▶ WHAT YOU HAVE TO DO
What lines in the records below hold the string "sieht"? Please show them.

▶ DATASET
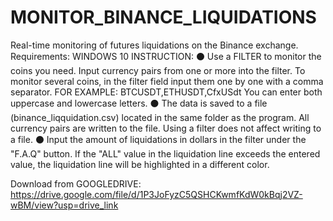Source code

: # MONITOR_BINANCE_LIQUIDATIONS
Real-time monitoring of futures liquidations on the Binance exchange.
Requirements: WINDOWS 10
INSTRUCTION:
⚫ Use a FILTER to monitor the coins you need. Input currency pairs from one or more into the filter. To monitor several coins, in the filter field input them one by one with a comma separator.
FOR EXAMPLE: BTCUSDT,ETHUSDT,CfxUSdt
You can enter both uppercase and lowercase letters.
⚫ The data is saved to a file (binance_liqquidation.csv) located in the same folder as the program. All currency pairs are written to the file. Using a filter does not affect writing to a file.
⚫ Input the amount of liquidations in dollars in the filter under the "F.A.Q" button. If the "ALL" value in the liquidation line exceeds the entered value, the liquidation line will be highlighted in a different color.


Download from GOOGLEDRIVE:
https://drive.google.com/file/d/1P3JoFyzC5QSHCKwmfKdW0kBqj2VZ-wBM/view?usp=drive_link
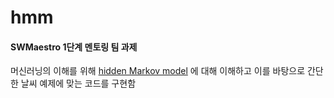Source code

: # hmm

#### SWMaestro 1단계 멘토링 팀 과제

머신러닝의 이해를 위해 [hidden Markov model](https://ko.wikipedia.org/wiki/%EC%9D%80%EB%8B%89_%EB%A7%88%EB%A5%B4%EC%BD%94%ED%94%84_%EB%AA%A8%EB%8D%B8) 에 대해 이해하고
이를 바탕으로 간단한 날씨 예제에 맞는 코드를 구현함
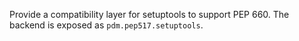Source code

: Provide a compatibility layer for setuptools to support PEP 660. The backend is exposed as `pdm.pep517.setuptools`.
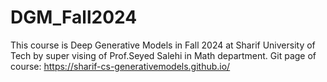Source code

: # DGM_Fall2024
This course is Deep Generative Models in Fall 2024 at Sharif University of Tech by super vising of Prof.Seyed Salehi in Math department.
Git page of course: https://sharif-cs-generativemodels.github.io/
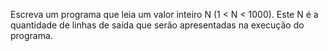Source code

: Escreva um programa que leia um valor inteiro N (1 < N < 1000). Este N é a quantidade de
linhas de saída que serão apresentadas na execução do programa.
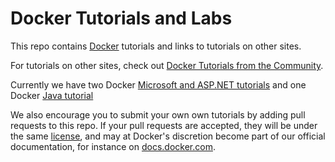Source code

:# Docker Tutorials and Labs

This repo contains [Docker](https://docker.com) tutorials and links to tutorials on other sites.

For tutorials on other sites, check out [Docker Tutorials from the Community](community-tutorials.md).

Currently we have two Docker [Microsoft and ASP.NET tutorials](windows/readme.md) and one Docker [Java tutorial](java/readme.adoc)

We also encourage you to submit your own own tutorials by adding pull requests to this repo. If your pull requests are accepted, they will be under the same [license](LICENSE), and may at Docker's discretion become part of our official documentation, for instance on [docs.docker.com](https://docs.docker.com).
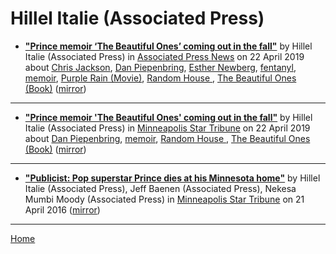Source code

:# Hillel Italie (Associated Press)

 - [**"Prince memoir ‘The Beautiful Ones’ coming out in the fall"**](https://www.apnews.com/0c8b1deaae3b4329905d848b284f044b) by Hillel Italie (Associated Press) in [Associated Press News](https://www.apnews.com/) on 22 April 2019 about [Chris Jackson](https://bjmdotnet.github.io/pr1nc3/topics/chris-jackson/), [Dan Piepenbring](https://bjmdotnet.github.io/pr1nc3/topics/dan-piepenbring/), [Esther Newberg](https://bjmdotnet.github.io/pr1nc3/topics/esther-newberg/), [fentanyl](https://bjmdotnet.github.io/pr1nc3/topics/fentanyl/), [memoir](https://bjmdotnet.github.io/pr1nc3/topics/memoir/), [Purple Rain (Movie)](https://bjmdotnet.github.io/pr1nc3/topics/movie/purple-rain/), [Random House ](https://bjmdotnet.github.io/pr1nc3/topics/random-house/), [The Beautiful Ones (Book)](https://bjmdotnet.github.io/pr1nc3/topics/book/the-beautiful-ones/) ([mirror](https://web.archive.org/web/*/https://www.apnews.com/0c8b1deaae3b4329905d848b284f044b))

----

 - [**"Prince memoir 'The Beautiful Ones' coming out in the fall"**](http://www.startribune.com/prince-memoir-the-beautiful-ones-coming-out-in-the-fall/508886482/) by Hillel Italie (Associated Press) in [Minneapolis Star Tribune](http://www.startribune.com/) on 22 April 2019 about [Dan Piepenbring](https://bjmdotnet.github.io/pr1nc3/topics/dan-piepenbring/), [memoir](https://bjmdotnet.github.io/pr1nc3/topics/memoir/), [Random House ](https://bjmdotnet.github.io/pr1nc3/topics/random-house/), [The Beautiful Ones (Book)](https://bjmdotnet.github.io/pr1nc3/topics/book/the-beautiful-ones/) ([mirror](https://web.archive.org/web/*/http://www.startribune.com/prince-memoir-the-beautiful-ones-coming-out-in-the-fall/508886482/))

----

 - [**"Publicist: Pop superstar Prince dies at his Minnesota home"**](http://www.startribune.com/publicist-pop-superstar-prince-dies-at-his-minnesota-home/376584031/) by Hillel Italie (Associated Press), Jeff Baenen (Associated Press), Nekesa Mumbi Moody (Associated Press) in [Minneapolis Star Tribune](http://www.startribune.com/) on 21 April 2016 ([mirror](https://web.archive.org/web/*/http://www.startribune.com/publicist-pop-superstar-prince-dies-at-his-minnesota-home/376584031/))

----

[Home](../)
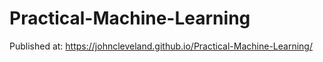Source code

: # Practical-Machine-Learning

Published at: https://johncleveland.github.io/Practical-Machine-Learning/
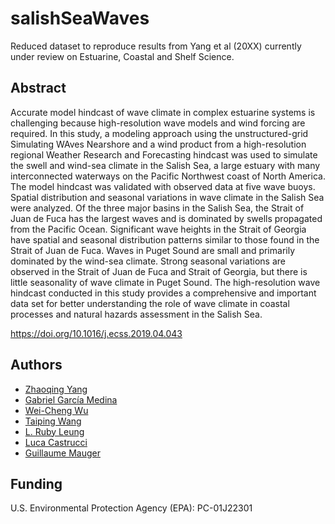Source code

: # salishSeaWaves
Reduced dataset to reproduce results from Yang et al (20XX) currently under review on Estuarine, Coastal and Shelf Science. 

## Abstract
Accurate model hindcast of wave climate in complex estuarine systems is challenging because high-resolution wave models and wind forcing are required. In this study, a modeling approach using the unstructured-grid Simulating WAves Nearshore and a wind product from a high-resolution regional Weather Research and Forecasting hindcast was used to simulate the swell and wind-sea climate in the Salish Sea, a large estuary with many interconnected waterways on the Pacific Northwest coast of North America. The model hindcast was validated with observed data at five wave buoys. Spatial distribution and seasonal variations in wave climate in the Salish Sea were analyzed. Of the three major basins in the Salish Sea, the Strait of Juan de Fuca has the largest waves and is dominated by swells propagated from the Pacific Ocean. Significant wave heights in the Strait of Georgia have spatial and seasonal distribution patterns similar to those found in the Strait of Juan de Fuca. Waves in Puget Sound are small and primarily dominated by the wind-sea climate. Strong seasonal variations are observed in the Strait of Juan de Fuca and Strait of Georgia, but there is little seasonality of wave climate in Puget Sound. The high-resolution wave hindcast conducted in this study provides a comprehensive and important data set for better understanding the role of wave climate in coastal processes and natural hazards assessment in the Salish Sea.

https://doi.org/10.1016/j.ecss.2019.04.043

## Authors
* [Zhaoqing Yang](https://marine.pnnl.gov/staff/staff_info.asp?staff_num=971)
* [Gabriel García Medina](https://marine.pnnl.gov/staff/staff_info.asp?staff_num=3290)
* [Wei-Cheng Wu](https://marine.pnnl.gov)
* [Taiping Wang](https://marine.pnnl.gov)
* [L. Ruby Leung](https://www.pnnl.gov/atmospheric)
* [Luca Castrucci](https://marine.pnnl.gov)
* [Guillaume Mauger](https://cig.uw.edu/)

## Funding
U.S. Environmental Protection Agency (EPA): PC-01J22301

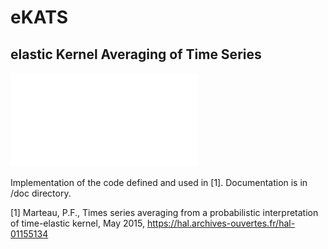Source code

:# eKATS
## elastic Kernel Averaging of Time Series
![Image](./doc/CBF1.pdf?raw=true)

Implementation of the code defined and used in [1]. Documentation is in /doc directory.

[1] Marteau, P.F., Times series averaging from a probabilistic interpretation of time-elastic kernel, May 2015, https://hal.archives-ouvertes.fr/hal-01155134

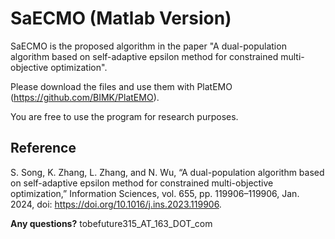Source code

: # SaECMO (Matlab Version)

<!-- badges: start -->

SaECMO is the proposed algorithm in the paper "A dual-population algorithm based on self-adaptive epsilon method for constrained multi-objective optimization".

Please download the files and use them with PlatEMO (https://github.com/BIMK/PlatEMO).

You are free to use the program for research purposes.

## Reference
S. Song, K. Zhang, L. Zhang, and N. Wu, “A dual-population algorithm based on self-adaptive epsilon method for constrained multi-objective optimization,”
Information Sciences, vol. 655, pp. 119906–119906, Jan. 2024, doi: https://doi.org/10.1016/j.ins.2023.119906.

**Any questions?** tobefuture315_AT_163_DOT_com
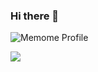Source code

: ### Hi there 👋

![Memome Profile](https://memome-readme.herokuapp.com/v1/layout?id=jindo)

<a href="https://hits.seeyoufarm.com"><img src="https://hits.seeyoufarm.com/api/count/incr/badge.svg?url=https%3A%2F%2Fgithub.com%2Fmimseong&count_bg=%23030303&title_bg=%23555555&icon=&icon_color=%23FF6C6C&title=hits&edge_flat=false"/></a>
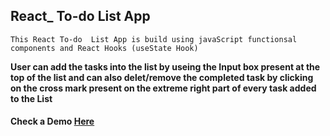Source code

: ## React_ To-do List App
`This React To-do  List App is build using javaScript functionsal components and React Hooks (useState Hook)`



__User can add the tasks into the list by useing the Input box present at the top of the list and can also delet/remove the completed task by clicking on the cross mark present on the extreme right part of every task added to the List__

#### Check a Demo [Here](https://distracted-meninsky-19f46a.netlify.app/)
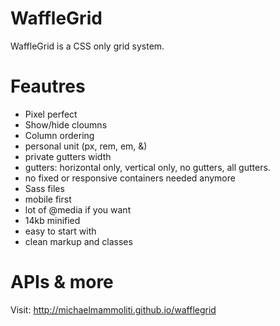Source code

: # WaffleGrid
WaffleGrid is a CSS only grid system.

# Feautres
- Pixel perfect
- Show/hide cloumns
- Column ordering
- personal unit (px, rem, em, &)
- private gutters width
- gutters: horizontal only, vertical only, no gutters, all gutters.
- no fixed or responsive containers needed anymore
- Sass files
- mobile first
- lot of @media if you want
- 14kb minified
- easy to start with
- clean markup and classes

# APIs & more
Visit: http://michaelmammoliti.github.io/wafflegrid

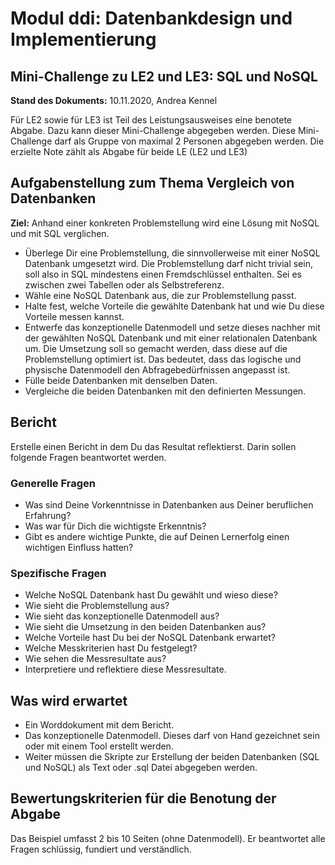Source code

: # Modul ddi: Datenbankdesign und Implementierung
## Mini-Challenge zu LE2 und LE3: SQL und NoSQL

**Stand des Dokuments:** 10.11.2020, Andrea Kennel

Für LE2 sowie für LE3 ist Teil des Leistungsausweises eine benotete Abgabe. Dazu kann dieser Mini-Challenge abgegeben werden. Diese Mini-Challenge darf als Gruppe von maximal 2 Personen abgegeben werden. Die erzielte Note zählt als Abgabe für beide LE (LE2 und LE3)

## Aufgabenstellung zum Thema Vergleich von Datenbanken

**Ziel:** Anhand einer konkreten Problemstellung wird eine Lösung mit NoSQL und mit SQL verglichen.

- Überlege Dir eine Problemstellung, die sinnvollerweise mit einer NoSQL Datenbank umgesetzt wird. Die Problemstellung darf nicht trivial sein, soll also in SQL mindestens einen Fremdschlüssel enthalten. Sei es zwischen zwei Tabellen oder als Selbstreferenz.
- Wähle eine NoSQL Datenbank aus, die zur Problemstellung passt.
- Halte fest, welche Vorteile die gewählte Datenbank hat und wie Du diese Vorteile messen kannst.
- Entwerfe das konzeptionelle Datenmodell und setze dieses nachher mit der gewählten NoSQL Datenbank und mit einer relationalen Datenbank um. Die Umsetzung soll so gemacht werden, dass diese auf die Problemstellung optimiert ist. Das bedeutet, dass das logische und physische Datenmodell den Abfragebedürfnissen angepasst ist.
- Fülle beide Datenbanken mit denselben Daten.
- Vergleiche die beiden Datenbanken mit den definierten Messungen.

## Bericht

Erstelle einen Bericht in dem Du das Resultat reflektierst.
Darin sollen folgende Fragen beantwortet werden.

### Generelle Fragen
- Was sind Deine Vorkenntnisse in Datenbanken aus Deiner beruflichen Erfahrung?
- Was war für Dich die wichtigste Erkenntnis?
- Gibt es andere wichtige Punkte, die auf Deinen Lernerfolg einen wichtigen Einfluss hatten?

### Spezifische Fragen
- Welche NoSQL Datenbank hast Du gewählt und wieso diese?
- Wie sieht die Problemstellung aus?
- Wie sieht das konzeptionelle Datenmodell aus?
- Wie sieht die Umsetzung in den beiden Datenbanken aus?
- Welche Vorteile hast Du bei der NoSQL Datenbank erwartet?
- Welche Messkriterien hast Du festgelegt?
- Wie sehen die Messresultate aus?
- Interpretiere und reflektiere diese Messresultate.

## Was wird erwartet

- Ein Worddokument mit dem Bericht.
- Das konzeptionelle Datenmodell. Dieses darf von Hand gezeichnet sein oder mit einem Tool erstellt werden.
- Weiter müssen die Skripte zur Erstellung der beiden Datenbanken (SQL und NoSQL) als Text oder .sql Datei abgegeben werden.

## Bewertungskriterien für die Benotung der Abgabe

Das Beispiel umfasst 2 bis 10 Seiten (ohne Datenmodell). Er beantwortet alle Fragen schlüssig, fundiert und verständlich.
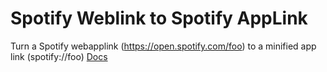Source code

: # Spotify Weblink to Spotify AppLink

Turn a Spotify webapplink (https://open.spotify.com/foo) to a minified app link (spotify://foo) [Docs](https://www.getpostman.com/collections/c10420a3cd0b4dde26d4)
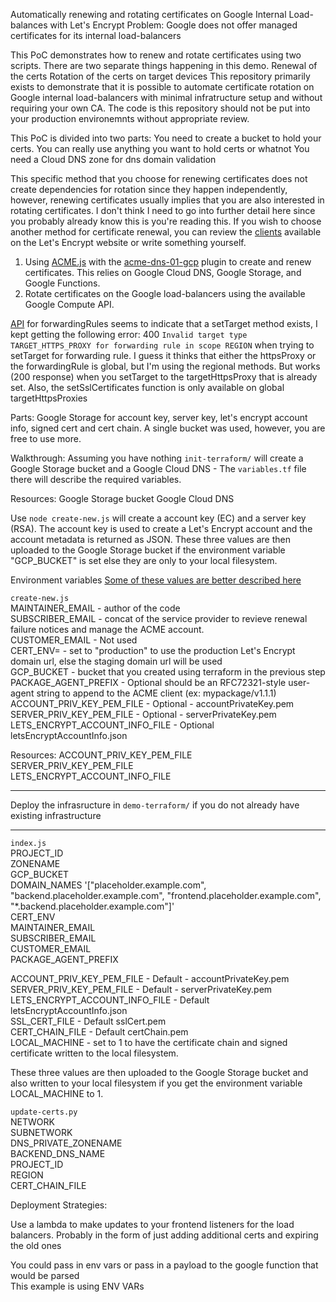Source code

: Automatically renewing and rotating certificates on Google Internal Load-balances with Let's Encrypt
Problem: Google does not offer managed certificates for its internal load-balancers

This PoC demonstrates how to renew and rotate certificates using two scripts.
There are two separate things happening in this demo.
Renewal of the certs
Rotation of the certs on target devices
This repository primarily exists to demonstrate that it is possible to automate certificate rotation on Google internal load-balancers with minimal infratructure setup and without requiring your own CA. The code is this repository should not be put into your production environemnts without appropriate review.


This PoC is divided into two parts:
You need to create a bucket to hold your certs.
You can really use anything you want to hold certs or whatnot
You need a Cloud DNS zone for dns domain validation

This specific method that you choose for renewing certificates does not create dependencies for rotation since they happen independently, however, renewing certificates usually implies that you are also interested in rotating certificates. I don't think I need to go into further detail here since you probably already know this is you're reading this. If you wish to choose another method for certificate renewal, you can review the [clients](https://letsencrypt.org/docs/client-options/) available on the Let's Encrypt website or write something yourself. 

1. Using [ACME.js](https://git.coolaj86.com/coolaj86/acme.js) with the [acme-dns-01-gcp](https://github.com/latacora/acme-dns-01-gcp) plugin to create and renew certificates. This relies on Google Cloud DNS, Google Storage, and Google Functions. 
2. Rotate certificates on the Google load-balancers using the available Google Compute API.

[API](https://cloud.google.com/compute/docs/reference/rest/v1/forwardingRules/setTarget) for forwardingRules seems to indicate that a setTarget method exists, I kept getting the following error: 400 `Invalid target type TARGET_HTTPS_PROXY for forwarding rule in scope REGION` when trying to setTarget for forwarding rule. I guess it thinks that either the httpsProxy or the forwardingRule is global, but I'm using the regional methods. But works (200 response) when you setTarget to the targetHttpsProxy that is already set. 
Also, the setSslCertificates function is only available on global targetHttpsProxies


Parts: Google Storage for account key, server key, let's encrypt account info, signed cert and cert chain. A single bucket was used, however, you are free to use more.



Walkthrough:
Assuming you have nothing
`init-terraform/` will create a Google Storage bucket and a Google Cloud DNS - The `variables.tf` file there will describe the required variables.

Resources:
Google Storage bucket
Google Cloud DNS


Use `node create-new.js` will create a account key (EC) and a server key (RSA). The account key is used to create a Let's Encrypt account and the account metadata is returned as JSON. These three values are then uploaded to the Google Storage bucket if the environment variable "GCP_BUCKET" is set else they are only to your local filesystem.

Environment variables [Some of these values are better described here](https://git.coolaj86.com/coolaj86/acme.js#user-content-api-overview)

`create-new.js`  
MAINTAINER_EMAIL - author of the code  
SUBSCRIBER_EMAIL - concat of the service provider to revieve renewal failure notices and manage the ACME account.  
CUSTOMER_EMAIL - Not used  
CERT_ENV= - set to "production" to use the production Let's Encrypt domain url, else the staging domain url will be used  
GCP_BUCKET - bucket that you created using terraform in the previous step  
PACKAGE_AGENT_PREFIX - Optional should be an RFC72321-style user-agent string to append to the ACME client (ex: mypackage/v1.1.1)  
ACCOUNT_PRIV_KEY_PEM_FILE - Optional - accountPrivateKey.pem  
SERVER_PRIV_KEY_PEM_FILE - Optional - serverPrivateKey.pem  
LETS_ENCRYPT_ACCOUNT_INFO_FILE - Optional letsEncryptAccountInfo.json  

Resources:
ACCOUNT_PRIV_KEY_PEM_FILE  
SERVER_PRIV_KEY_PEM_FILE  
LETS_ENCRYPT_ACCOUNT_INFO_FILE  

---------------------------
Deploy the infrasructure in `demo-terraform/` if you do not already have existing infrastructure


----------------------------------------------------------------------------
`index.js`  
PROJECT_ID  
ZONENAME  
GCP_BUCKET  
DOMAIN_NAMES '["placeholder.example.com", "backend.placeholder.example.com", "frontend.placeholder.example.com", "\*.backend.placeholder.example.com"]'  
CERT_ENV  
MAINTAINER_EMAIL  
SUBSCRIBER_EMAIL  
CUSTOMER_EMAIL  
PACKAGE_AGENT_PREFIX  

ACCOUNT_PRIV_KEY_PEM_FILE - Default - accountPrivateKey.pem  
SERVER_PRIV_KEY_PEM_FILE - Default - serverPrivateKey.pem  
LETS_ENCRYPT_ACCOUNT_INFO_FILE - Default letsEncryptAccountInfo.json  
SSL_CERT_FILE - Default sslCert.pem  
CERT_CHAIN_FILE - Default certChain.pem  
LOCAL_MACHINE - set to 1 to have the certificate chain and signed certificate written to the local filesystem.  


These three values are then uploaded to the Google Storage bucket and also written to your local filesystem if you get the environment variable LOCAL_MACHINE to 1.  

`update-certs.py`  
NETWORK  
SUBNETWORK  
DNS_PRIVATE_ZONENAME  
BACKEND_DNS_NAME  
PROJECT_ID  
REGION  
CERT_CHAIN_FILE  



Deployment Strategies:

Use a lambda to make updates to your frontend listeners for the load balancers. Probably in the form of just adding additional certs and expiring the old ones

You could pass in env vars or pass in a payload to the google function that would be parsed  
This example is using ENV VARs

▶ SOLVED EXERCISE
- Wie sieht die Problemstellung aus?
- Wie sieht das konzeptionelle Datenmodell aus?
- Wie sieht die Umsetzung in den beiden Datenbanken aus?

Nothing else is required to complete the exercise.